So if biodiversity is so important and valuable for physical ecosystems, why wouldn't application diversity be essential for the survival and growth of digital ecosystems?
The answer: It is.
The more application diversity within an ecosystem, the more its apps are able to "cross-pollinate" with each other, leading to a more robust, resilient ecosystem that can fuel all kinds of growth. This can also lead to new species of applications and new wealth creation for the humans who rely on them.
Protecting the 4 superpowers is the key to Web3 eco-diversity
Web3 has four superpowers: tokenization, decentralized applications, two-sided markets without intermediaries and composability.
Taking away one of these superpowers by walling off certain applications from each other through specific types of blockchain sharding or layer 2 implementations (as nearly every smart contract platform does) is like separating the bat from the plant it pollinates.

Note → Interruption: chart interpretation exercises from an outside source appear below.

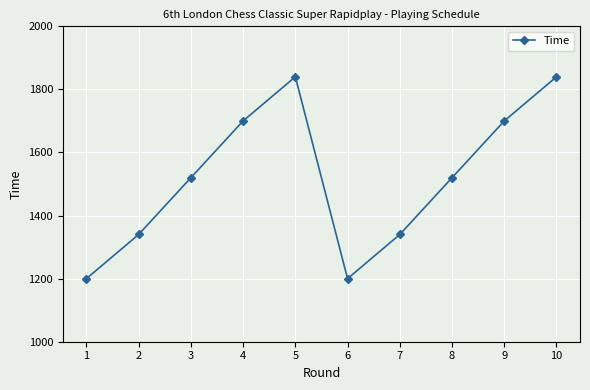

Reading left to right, list all the values displayed in this chart.

1=1200	2=1340	3=1520	4=1700	5=1840	6=1200	7=1340	8=1520	9=1700	10=1840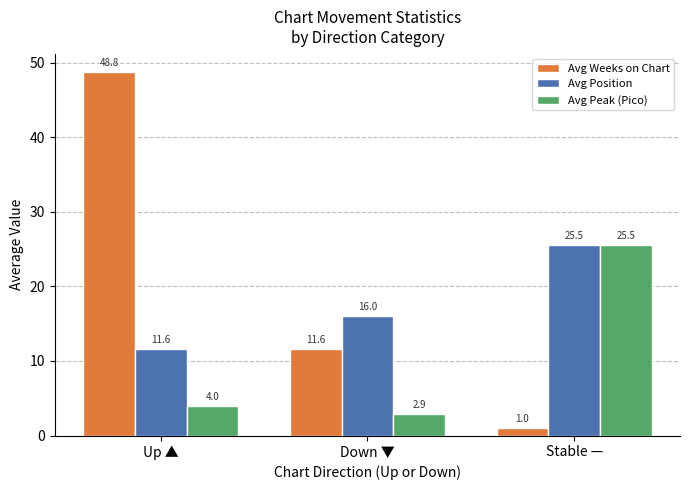

At which label does Avg Weeks on Chart first exceed 11?

Up ▲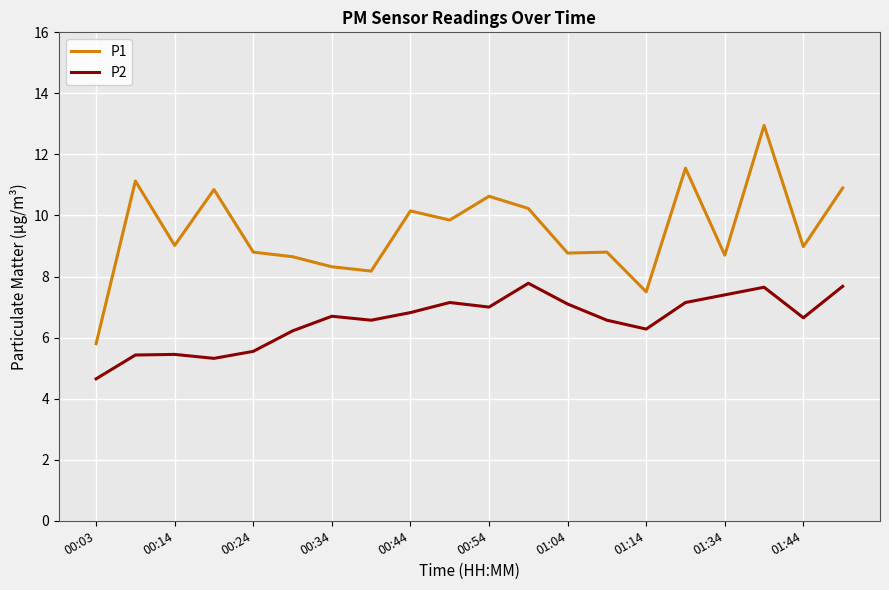

True or false: P2 and P1 intersect in this chart.

False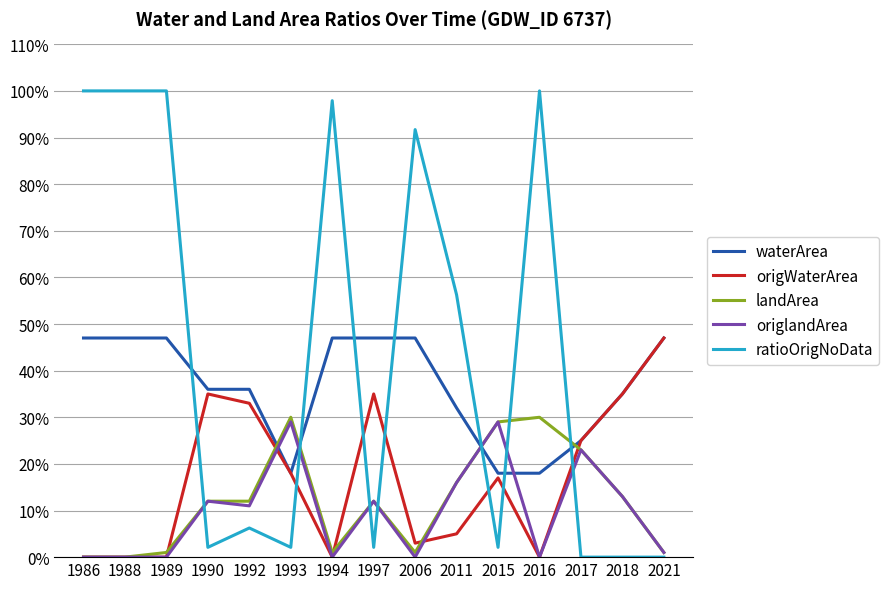

What are all the series names shown in the legend?

waterArea, origWaterArea, landArea, origlandArea, ratioOrigNoData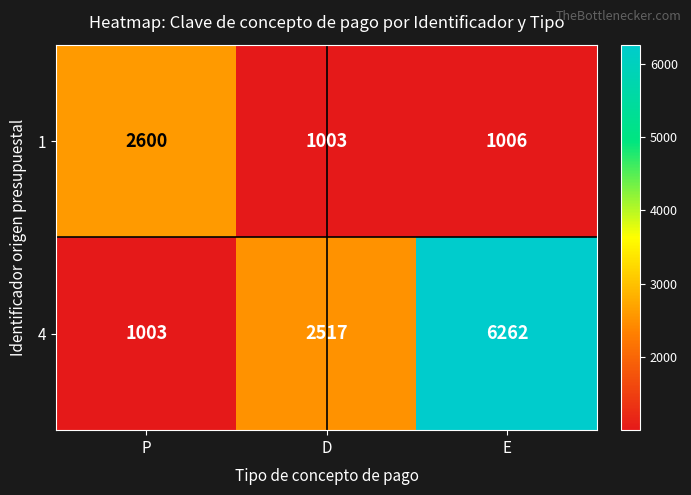

Reading left to right, extract all data points from this chart.

1: 2600	1003	1006
4: 1003	2517	6262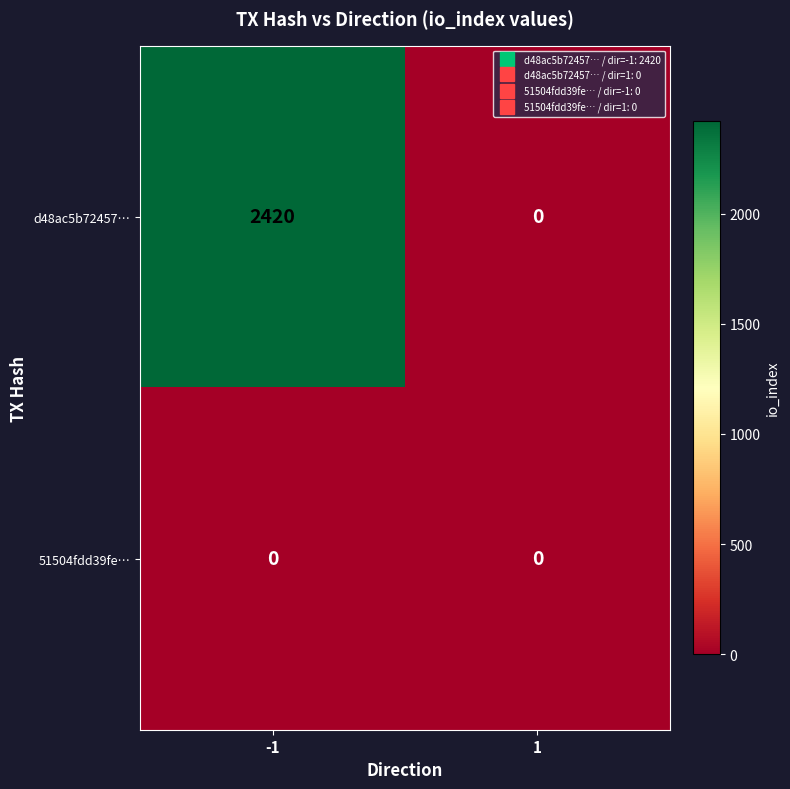

Rank the series by their maximum value, from lowest to highest.

51504fdd39fe…, d48ac5b72457…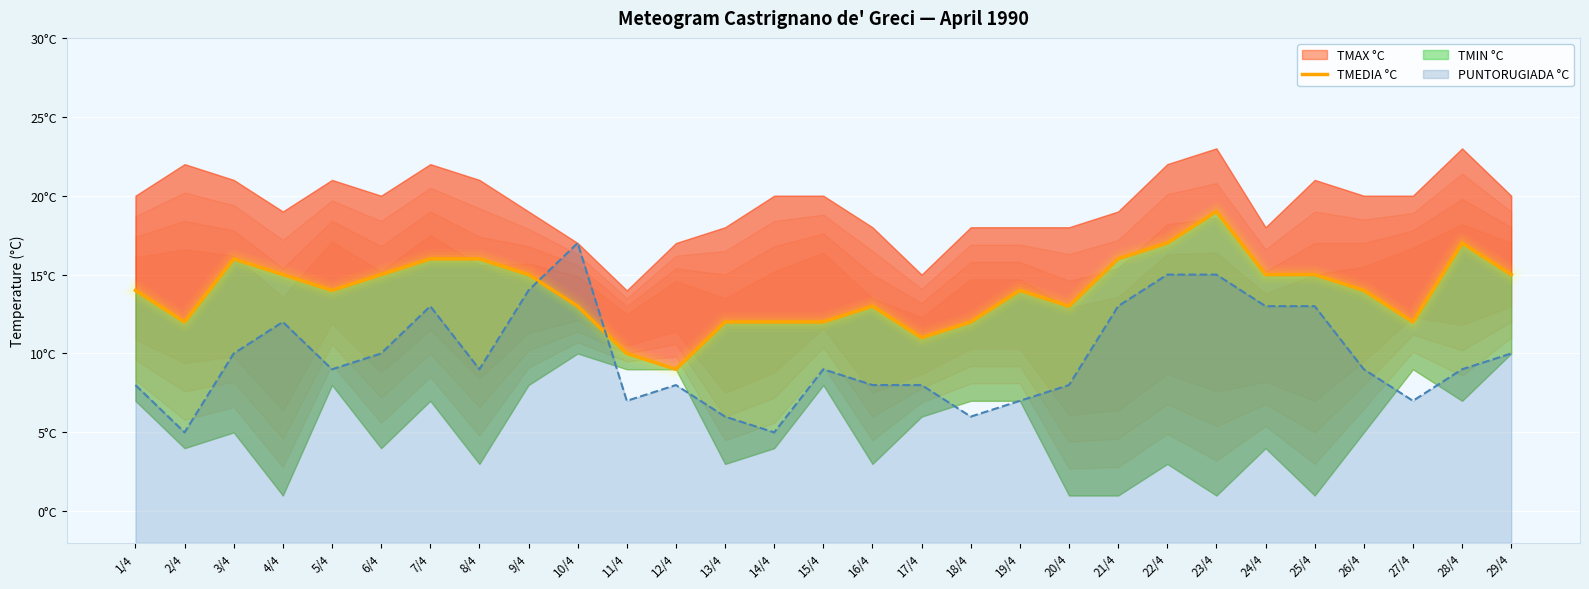

What is the sum of all values?

404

We're witnessing the impact on our world as we destroy natural diversity, separating flora and fauna from the ecosystems in which they have thrived and are interdependent.
Now, at the dawn of Web3, as we look to birth the most dynamic, flourishing digital ecosystem for the future of global finance, we can't afford to make that same mistake.
Decentralized networks that preserve all four superpowers, including atomic composability, will give emergent digital ecosystems the most room to flourish.